En fin, que las mudanzas son duras, son estresantes y uno solo tiene ganas de dejar la pila de cajas abandonadas a su suerte y quemar la casa con todo dentro… pero cuando pasan los días y  terminas de colocar todo en su nuevo hábitat, cuando ves tu nuevo espacio y te imaginas tu nueva vida, de pronto todo tiene sentido y te olvidas del pequeño infierno que han sido esos días y te alegras de haber dado el paso.
  • Lo mejor de las mudanzas es que haces limpieza de todo aquello inutil que lleva cogiendo polvo en casa desde tiempos inmemoriables, porque no lo usas desde que estabas, en el insti, uni, o lo menos hace 10 años…, yo hace tiempo que hago dos barridas al año de cosas inútiles, sino no cabemos en casa digo. Mi marido me teme, porque no tengo piedad, pero es que….., ¿ Y ese momento en el que te has ido de casa hace unos años y un día tu madre te dice…que vas a hacer con todo esto que hay en tu cuarto? Sudores frios, que pensabas que eso se iba a quedar ahí para siempre, que empiezas a hiperventilar y todo…
    Feliz verano!

  • Hola Javier, las mudanzas son algo que alguna vez te toca hacer. Yo soy un poco culo inquieto y cada dos o tres años me toca una. Cuando vivía en España cada tres años me cambiaba de casa y de ciudad, y ahora que vivo en el extranjero sigo igual, dentro de unos meses cambio de casa pero no de ciudad que ya he montado un pequeño negocio y estoy buscando un poco de estabilidad. Cuando vine a U.K me vine solo con una maleta y deje todo lo que tenia en el trastero de mi madre pero dentro de poco tendre que decidir que hacer con todos esos trastos porque ahora ya tengo los mismos en otro país. Yo soy de esas que una vez al año limpio todos los cajones y armarios y tiro practicamente todo, solo tengo las cosas que utilizo, la ropa que me vale, no guardo aquella para cuando pierda tres kilos y solo alguna caja con recuerdos. Suelo leerte cuando puedo y siempre me sacas una sonrisa. un abrazo.

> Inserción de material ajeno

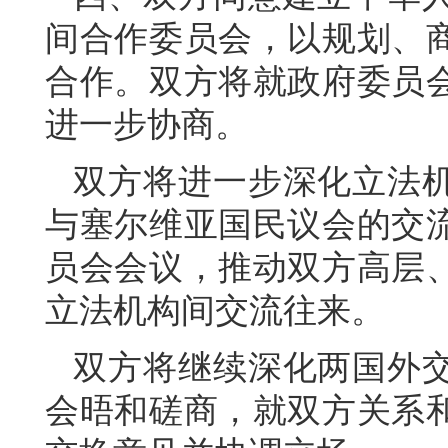
间合作委员会，以规划、
合作。双方将就政府委员
进一步协商。
双方将进一步深化立法
与塞尔维亚国民议会的交
员会会议，推动双方高层
立法机构间交流往来。
双方将继续深化两国外
会晤和磋商，就双方关系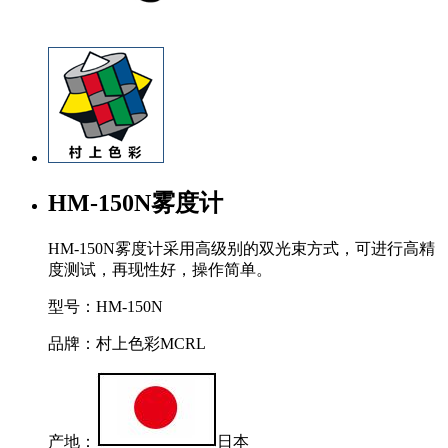
HM-150N雾度计
HM-150N雾度计采用高级别的双光束方式，可进行高精
度测试，再现性好，操作简单。
型号：HM-150N
品牌：村上色彩MCRL
产地：
日本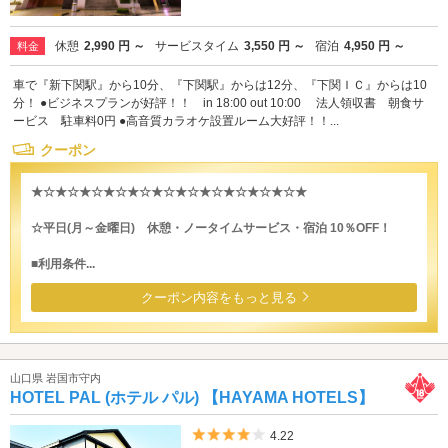
休憩
2,990 円 ～
サービスタイム
3,550 円 ～
宿泊
4,950 円 ～
料金
車で『新下関駅』から10分、『下関駅』からは12分、『下関ＩＣ』からは10
分！ ●ビジネスプランが好評！！ in 18:00 out 10:00 法人領収書 朝食サ
ービス 駐車料0円 ●高音質カラオケ設置ルーム大好評！！...
クーポン
★☆★☆★☆★☆★☆★☆★☆★☆★☆★☆★☆★
☆平日(月～金曜日) 休憩・ノータイムサービス・宿泊 10％OFF！
■利用条件...
クーポン内容をもっと見る
山口県 岩国市守内
HOTEL PAL (ホテル パル) 【HAYAMA HOTELS】
5つ星のうち4
4.22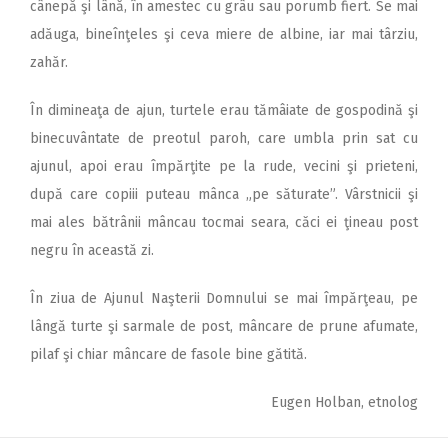
cânepă şi lână, în amestec cu grâu sau porumb fiert. Se mai
adăuga, bineînţeles şi ceva miere de albine, iar mai târziu,
zahăr.
În dimineaţa de ajun, turtele erau tămâiate de gospodină şi
binecuvântate de preotul paroh, care umbla prin sat cu
ajunul, apoi erau împărţite pe la rude, vecini şi prieteni,
după care copiii puteau mânca „pe săturate”. Vârstnicii şi
mai ales bătrânii mâncau tocmai seara, căci ei ţineau post
negru în această zi.
În ziua de Ajunul Naşterii Domnului se mai împărţeau, pe
lângă turte şi sarmale de post, mâncare de prune afumate,
pilaf şi chiar mâncare de fasole bine gătită.
Eugen Holban, etnolog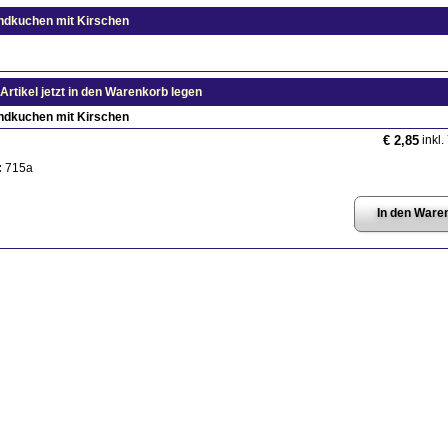
dkuchen mit Kirschen
Artikel jetzt in den Warenkorb legen
dkuchen mit Kirschen
inkl.
€ 2,85
:
715a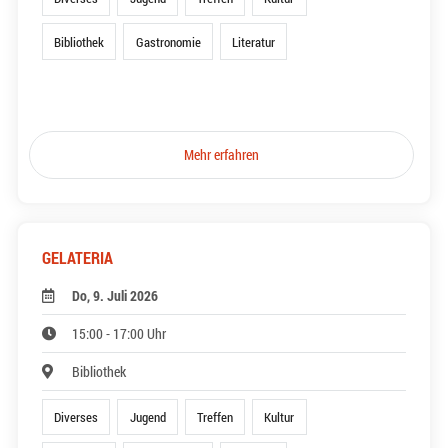
Bibliothek
Gastronomie
Literatur
Mehr erfahren
GELATERIA
Do, 9. Juli 2026
15:00 - 17:00 Uhr
Bibliothek
Diverses
Jugend
Treffen
Kultur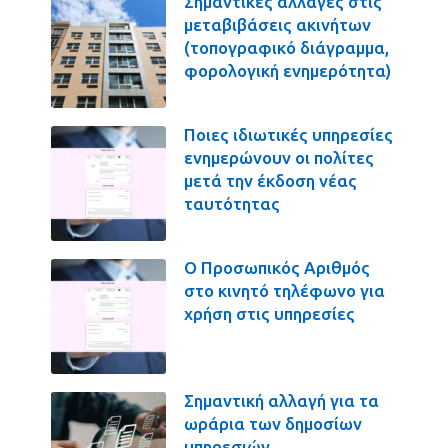
Σημαντικές αλλαγές στις
μεταβιβάσεις ακινήτων
(τοπογραφικό διάγραμμα,
φορολογική ενημερότητα)
Ποιες ιδιωτικές υπηρεσίες
ενημερώνουν οι πολίτες
μετά την έκδοση νέας
ταυτότητας
Ο Προσωπικός Αριθμός
στο κινητό τηλέφωνο για
χρήση στις υπηρεσίες
Σημαντική αλλαγή για τα
ωράρια των δημοσίων
υπηρεσιών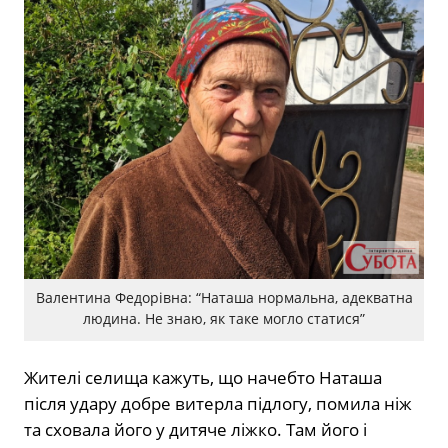
Валентина Федорівна: “Наташа нормальна, адекватна
людина. Не знаю, як таке могло статися”
Жителі селища кажуть, що начебто Наташа
після удару добре витерла підлогу, помила ніж
та сховала його у дитяче ліжко. Там його і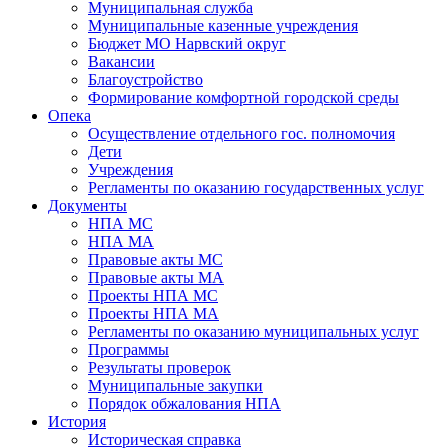
Муниципальная служба
Муниципальные казенные учреждения
Бюджет МО Нарвский округ
Вакансии
Благоустройство
Формирование комфортной городской среды
Опека
Осуществление отдельного гос. полномочия
Дети
Учреждения
Регламенты по оказанию государственных услуг
Документы
НПА МС
НПА МА
Правовые акты МС
Правовые акты МА
Проекты НПА МС
Проекты НПА МА
Регламенты по оказанию муниципальных услуг
Программы
Результаты проверок
Муниципальные закупки
Порядок обжалования НПА
История
Историческая справка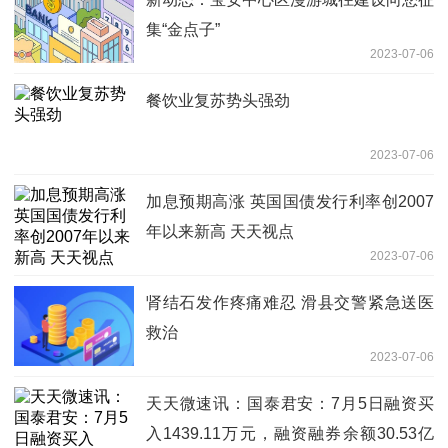
集“金点子”
2023-07-06
餐饮业复苏势头强劲
2023-07-06
加息预期高涨 英国国债发行利率创2007
年以来新高 天天视点
2023-07-06
肾结石发作疼痛难忍 滑县交警紧急送医
救治
2023-07-06
天天微速讯：国泰君安：7月5日融资买
入1439.11万元，融资融券余额30.53亿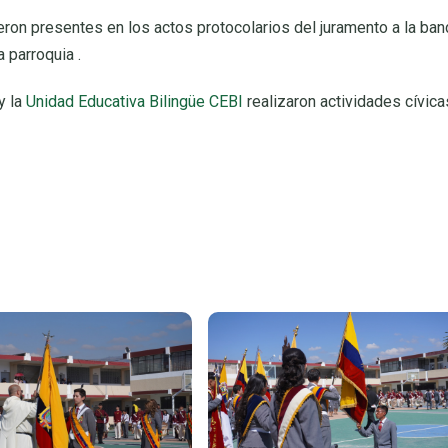
eron presentes en los actos protocolarios del juramento a la ban
 parroquia .
y la
Unidad Educativa Bilingüe CEBI
realizaron actividades cívica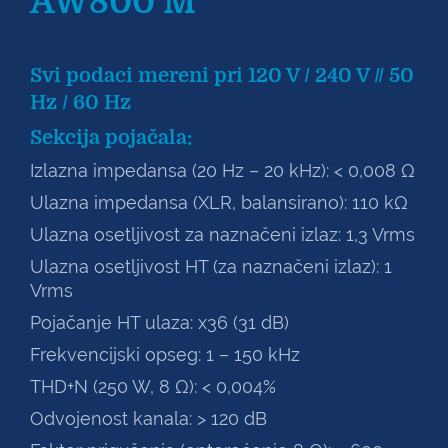
AW800 M
Svi podaci mereni pri 120 V / 240 V // 50
Hz / 60 Hz
Sekcija pojačala:
Izlazna impedansa (20 Hz – 20 kHz): < 0,008 Ω
Ulazna impedansa (XLR, balansirano): 110 kΩ
Ulazna osetljivost za naznačeni izlaz: 1,3 Vrms
Ulazna osetljivost HT (za naznačeni izlaz): 1
Vrms
Pojačanje HT ulaza: x36 (31 dB)
Frekvencijski opseg: 1 – 150 kHz
THD+N (250 W, 8 Ω): < 0,004%
Odvojenost kanala: > 120 dB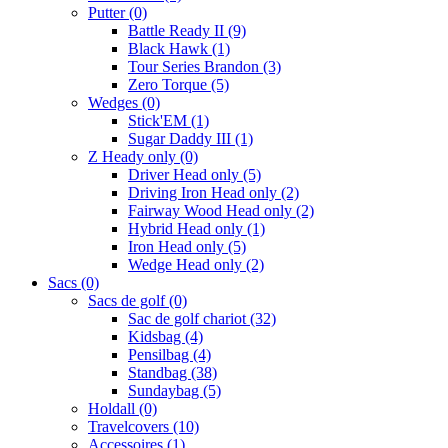
Putter
(0)
Battle Ready II
(9)
Black Hawk
(1)
Tour Series Brandon
(3)
Zero Torque
(5)
Wedges
(0)
Stick'EM
(1)
Sugar Daddy III
(1)
Z Heady only
(0)
Driver Head only
(5)
Driving Iron Head only
(2)
Fairway Wood Head only
(2)
Hybrid Head only
(1)
Iron Head only
(5)
Wedge Head only
(2)
Sacs
(0)
Sacs de golf
(0)
Sac de golf chariot
(32)
Kidsbag
(4)
Pensilbag
(4)
Standbag
(38)
Sundaybag
(5)
Holdall
(0)
Travelcovers
(10)
Accessoires
(1)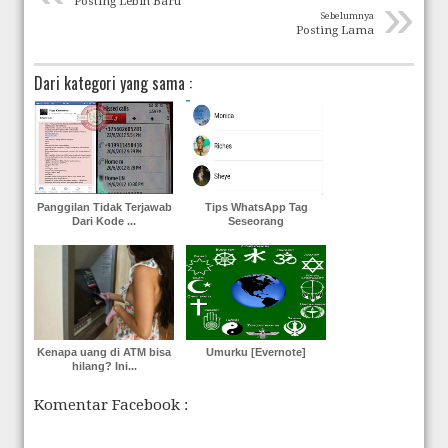
»
Posting Lebih Baru
Sebelumnya
Posting Lama
Dari kategori yang sama :
Panggilan Tidak Terjawab
Tips WhatsApp Tag
Dari Kode ...
Seseorang
Kenapa uang di ATM bisa
Umurku [Evernote]
hilang? Ini...
Komentar Facebook :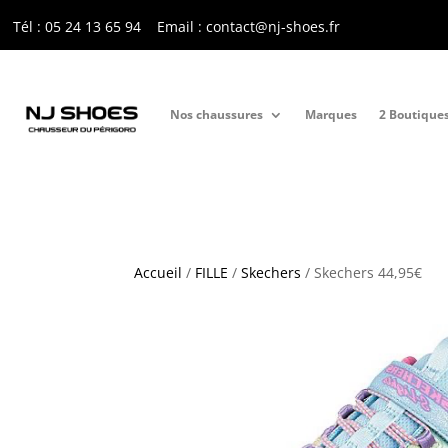
Tél : 05 24 13 65 9
4
Email : contact@nj-shoes.fr
Nos chaussures
Marques
2 Boutique
Accueil
/
FILLE
/
Skechers
/ Skechers 44,95€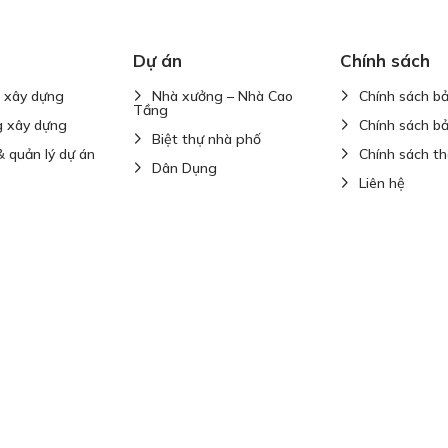
Dự án
Chính sách
ế xây dựng
Nhà xưởng – Nhà Cao
Chính sách b
Tầng
g xây dựng
Chính sách b
Biệt thự nhà phố
 quản lý dự án
Chính sách t
Dân Dụng
Liên hệ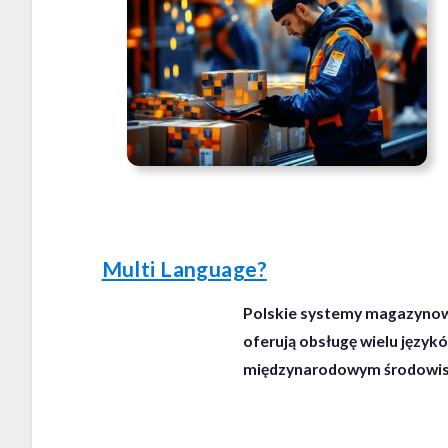
Multi Language?
Polskie systemy magazynow
oferują obsługę wielu językó
międzynarodowym środowisk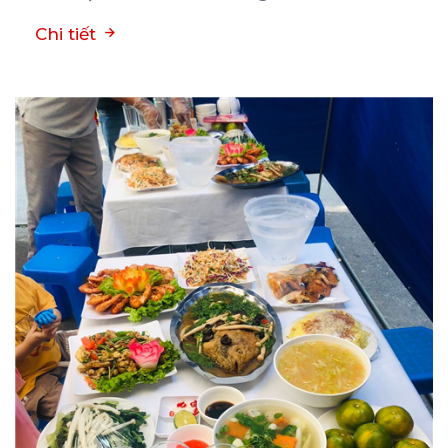
Chi tiết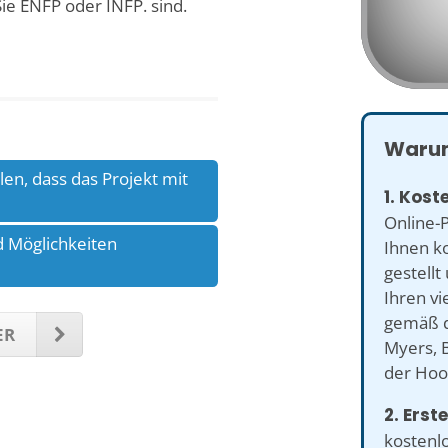
ie ENFP oder INFP. sind.
Warum
len, dass das Projekt mit
1. Kost
Online-P
d Möglichkeiten
Ihnen k
gestellt
Ihren v
gemäß d
ER
Myers, B
der Hoo
2. Erste
kostenlo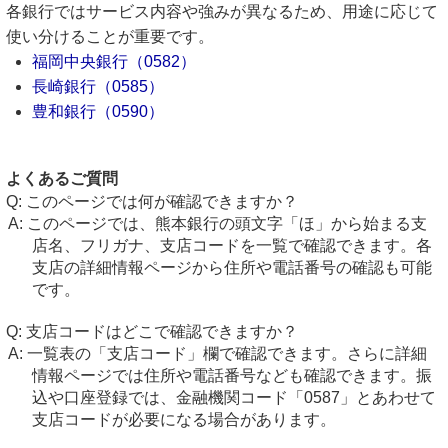
各銀行ではサービス内容や強みが異なるため、用途に応じて
使い分けることが重要です。
福岡中央銀行（0582）
長崎銀行（0585）
豊和銀行（0590）
よくあるご質問
このページでは何が確認できますか？
このページでは、熊本銀行の頭文字「ほ」から始まる支
店名、フリガナ、支店コードを一覧で確認できます。各
支店の詳細情報ページから住所や電話番号の確認も可能
です。
支店コードはどこで確認できますか？
一覧表の「支店コード」欄で確認できます。さらに詳細
情報ページでは住所や電話番号なども確認できます。振
込や口座登録では、金融機関コード「0587」とあわせて
支店コードが必要になる場合があります。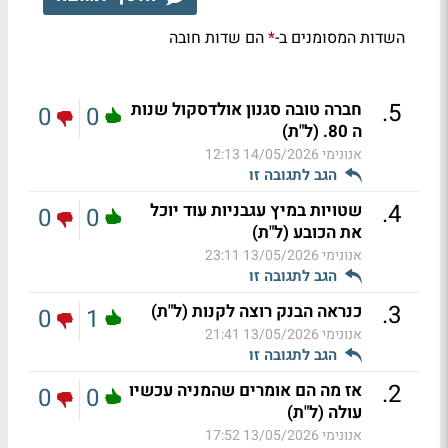
השדות המסומנים ב-
הם שדות חובה
*
.
5
חברה טובה סגנון אולדסקול שנות
0
0
ה 80. (ל"ת)
אנונימי
14/05/2026 12:13
הגב לתגובה זו
.
4
שטויות במיץ עגבניות עוד יוכל
0
0
את הכובע (ל"ת)
אנונימי
13/05/2026 23:11
הגב לתגובה זו
.
3
כנראה הבנק רוצה לקנות (ל"ת)
0
1
אנונימי
13/05/2026 21:41
הגב לתגובה זו
.
2
אז מה הם אומרים שהמניה עכשיו
0
0
עולה (ל"ת)
אנונימי
13/05/2026 17:52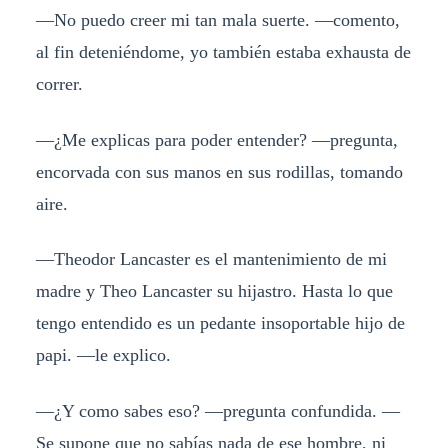
—No puedo creer mi tan mala suerte. —comento,
al fin deteniéndome, yo también estaba exhausta de
correr.
—¿Me explicas para poder entender? —pregunta,
encorvada con sus manos en sus rodillas, tomando
aire.
—Theodor Lancaster es el mantenimiento de mi
madre y Theo Lancaster su hijastro. Hasta lo que
tengo entendido es un pedante insoportable hijo de
papi. —le explico.
—¿Y como sabes eso? —pregunta confundida. —
Se supone que no sabías nada de ese hombre, ni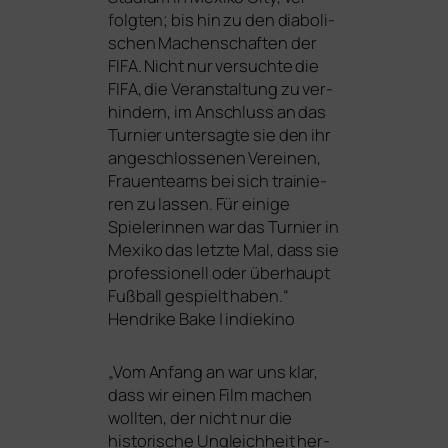
folg­ten; bis hin zu den dia­bo­li­
schen Machenschaften der
FIFA
. Nicht nur ver­such­te die
FIFA
, die Veranstaltung zu ver­
hin­dern, im Anschluss an das
Turnier unter­sag­te sie den ihr
ange­schlos­se­nen Vereinen,
Frauenteams bei sich trai­nie­
ren zu las­sen. Für eini­ge
Spielerinnen war das Turnier in
Mexiko das letz­te Mal, dass sie
pro­fes­sio­nell oder über­haupt
Fußball gespielt haben.“
Hendrike Bake | indiekino
„
Vom Anfang an war uns klar,
dass wir einen Film machen
woll­ten, der nicht nur die
his­to­ri­sche Ungleichheit her­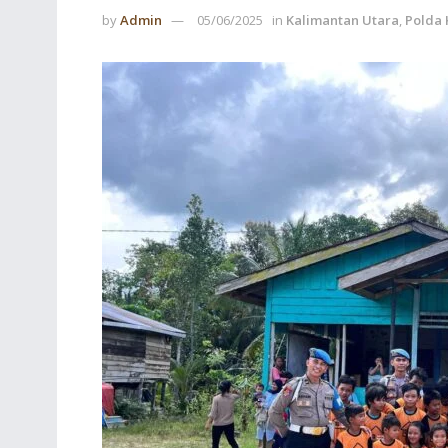
by
Admin
05/06/2025
in
Kalimantan Utara
,
Polda 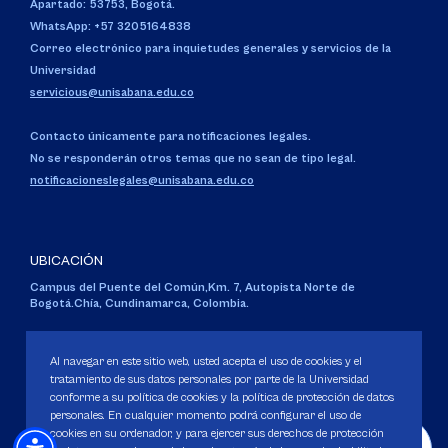
Apartado: 53753, Bogotá.
WhatsApp: +57 3205164838
Correo electrónico para inquietudes generales y servicios de la
Universidad
servicious@unisabana.edu.co
Contacto únicamente para notificaciones legales.
No se responderán otros temas que no sean de tipo legal.
notificacioneslegales@unisabana.edu.co
UBICACIÓN
Campus del Puente del Común,
Km. 7, Autopista Norte de
Bogotá.
Chía, Cundinamarca, Colombia.
Código SNIES 1711
Personería Jurídica:
Resolución 130 del 14 de enero de 1980
.
Al navegar en este sitio web, usted acepta el uso de cookies y el
Ministerio de Educación Nacional.
tratamiento de sus datos personales por parte de la Universidad
conforme a su política de cookies y la política de protección de datos
personales. En cualquier momento podrá configurar el uso de
cookies en su ordenador, y para ejercer sus derechos de protección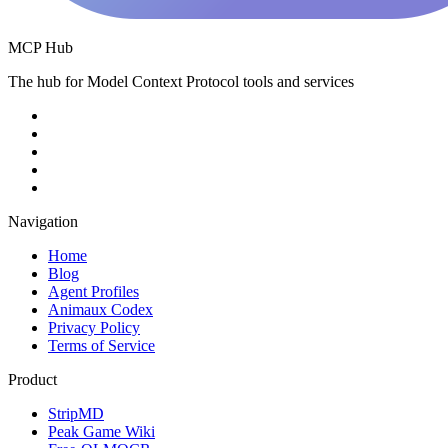
MCP Hub
The hub for Model Context Protocol tools and services
Navigation
Home
Blog
Agent Profiles
Animaux Codex
Privacy Policy
Terms of Service
Product
StripMD
Peak Game Wiki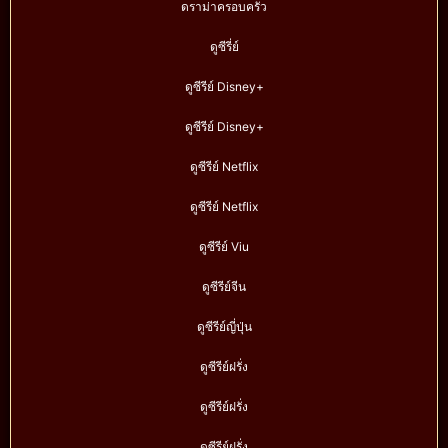
ดราม่าครอบครัว
ดูซีรี่ย์
ดูซีรีย์ Disney+
ดูซีรีย์ Disney+
ดูซีรีย์ Netflix
ดูซีรีย์ Netflix
ดูซีรีย์ Viu
ดูซีรีย์จีน
ดูซีรีย์ญี่ปุ่น
ดูซีรีย์ฝรั่ง
ดูซีรีย์ฝรั่ง
ดูซีรีย์ฝรั่ง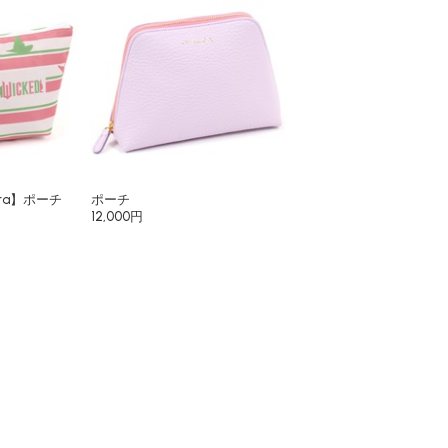
ura】ポーチ
ポーチ
12,000円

    • Así que ya no vuelves,no? al menos de momento..y tu mamá con un trastero lleno de cosas: un clásico 😉
      Espero que tu pequeño negocio desntro de dos años sea un próspero negocio y dentro de 4 sea un “tremendo negocio”. Tú me vas informando, vale? 🙂
      un besote grande y gracias por ser habitual por aquí!

  • jajajjajaj que razón por favor!!! cómo odio las mudanzas!!! la cantidad de cosas que se acumulan…. es increíble!!!! yo recuerdo mi primera mudanza cuando viví en una residencia universitaria que vives en una habitación pues en una sola habitación ya había miiiiles y miles de cajas así que cuando me he mudado de casas completas ha sido un auténtico infierno jajajjaja pero para mi la mudanza no dura un día como tu dices, tu solo cuentas el cambio de cajas de un lugar a otro pero para mi el infierno empieza en el momento de empaquetar todo eso ya para mi es…. oú una graaaan odisea, creo que el trayecto del cambio es lo más fácil aunque agotador porque lo siguiente el momento limpieza y recolocar otra gran locura vaya que las mudanzas las odio con todas mis fuerzas !!!! y con 25 años sé que aún me quedan unas cuantas xDxD
    kiss
    P.D. que no comente en el anterior post ENHORABUENA por esa boda galán!!!

  • De momento aún no me ha tocado hacer mudanzas a lo grande, podría decir que cada año hago una pequeña “mudanza” de piso donde estudio a casa de mis padres cuando se acaba la uni jajajaja espero que cuando acabe la carrera de Ingeniería encuentre un sitio fijo y no tenga que hacer mudanzas porque ya me cuesta recoger todo cuando se acaba el curso y para cuanto más hacer mudanza a lo grande … que estrés!